Key-Value and Document
• The advantage of opacity is that we can store
whatever we like in the aggregate.
• The database may impose some size limit, but
we have freedom
• A document store imposes limits on what we
can place in it, defining a structure on the
data.
Key-Value and Document
• With a key-value we can only access by its key
• With document:
– We can submit queries based on fields,
– We can retrieve part of the aggregate, and
– The database can create index based on the fields
of the aggregate.
• But in practice they are used differently
Key-Value and Document
• In practice, the line between key-value and
document gets a bit blurry.
• An ID field is put in a document database to do a
key-value style lookup
• With key-value databases we expect aggregates
using a key
• With document databases, we mostly expect to
submit some form of query on the internal
structure of the documents.
Column-Family Stores
• One of the most influential NoSQL databases
was Google’s BigTable [Chang et al.]
• Its name derives from its structure composed
by sparse columns and no schema.
• We don’t have to think of this structure as a
table, but to a two-level map.
Column-Family Stores
• These BigTable-style data model are referred
to as column stores.
• Pre-NoSQL column stores like C-Store used
SQL and the relational model.
• What make NoSQL columns store different is
how physically they store data.
• Most databases has rows as unit of storage,
which helps in writing performances
Column-Family Stores
• However, there are many scenarios where:
– Write are rares, but
– You need to read a few columns of many rows at
once
• In this situations, it’s better to store groups of
columns for all rows as the basic storage unit.

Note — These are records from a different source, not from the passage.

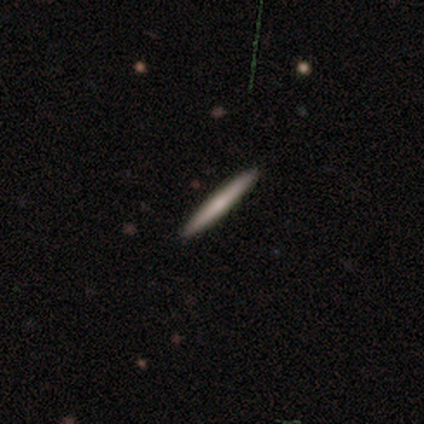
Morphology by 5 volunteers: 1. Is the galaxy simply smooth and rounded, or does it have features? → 80% smooth, 20% featured or disk, 0% star or artifact.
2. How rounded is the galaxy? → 100% cigar-shaped, 0% round, 0% in between.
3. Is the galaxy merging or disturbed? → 100% none, 0% minor disturbance, 0% major disturbance, 0% merger.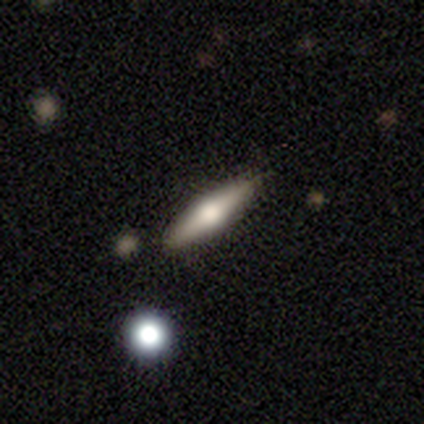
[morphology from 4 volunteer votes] smooth_or_featured: smooth (p=0.50) [tied with: featured or disk p=0.50]
how_rounded: cigar-shaped (p=1.00)
merging: none (p=0.75) [alt: minor disturbance p=0.25]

• These kind of databases are called column
stores or column-family databases
Column-Family Stores
• Column-family databases have a two-level aggregate
structure.
• Similarly to key-value the first key is the row
identifier.
• The difference is that retrieving a key return a Map
of more detailed values.
• These second-level values are defined to as columns.
• Fixing a row we can access to all the column-families
or to a particular element.
Example of Column Model
Column-Family Stores
• They organize their columns into families.
• Each column is a part of a family, and column
family acts as unit of access.
• Then the data for a particular column family
are accessed together.
Column-Family Stores:
How to structure data
• In row-oriented:
– each row is an aggregate (For example the customer
with id 456),
– with column families representing useful chunks of
data (profile, order history) within that aggregate
• In column-oriented:
– each column family defines a record type (e.g.
customer profiles) with rows for each of the records.
– You can think of a row as the join of records in all
columnfamilies
Key Points
• An aggregate is a collection of data that we interact with as
a unit.
• Aggregates form the boundaries for ACID operations with
the database
• Key-value, document, and column-family databases can all
be seen as forms of aggregate-oriented database
• Aggregates make it easier for the database to manage data
storage over clusters
• Aggregate-oriented databases work best when most data
interaction is done with the same aggregate
• Aggregate-ignorant databases are better when interactions
use data organized in many different formations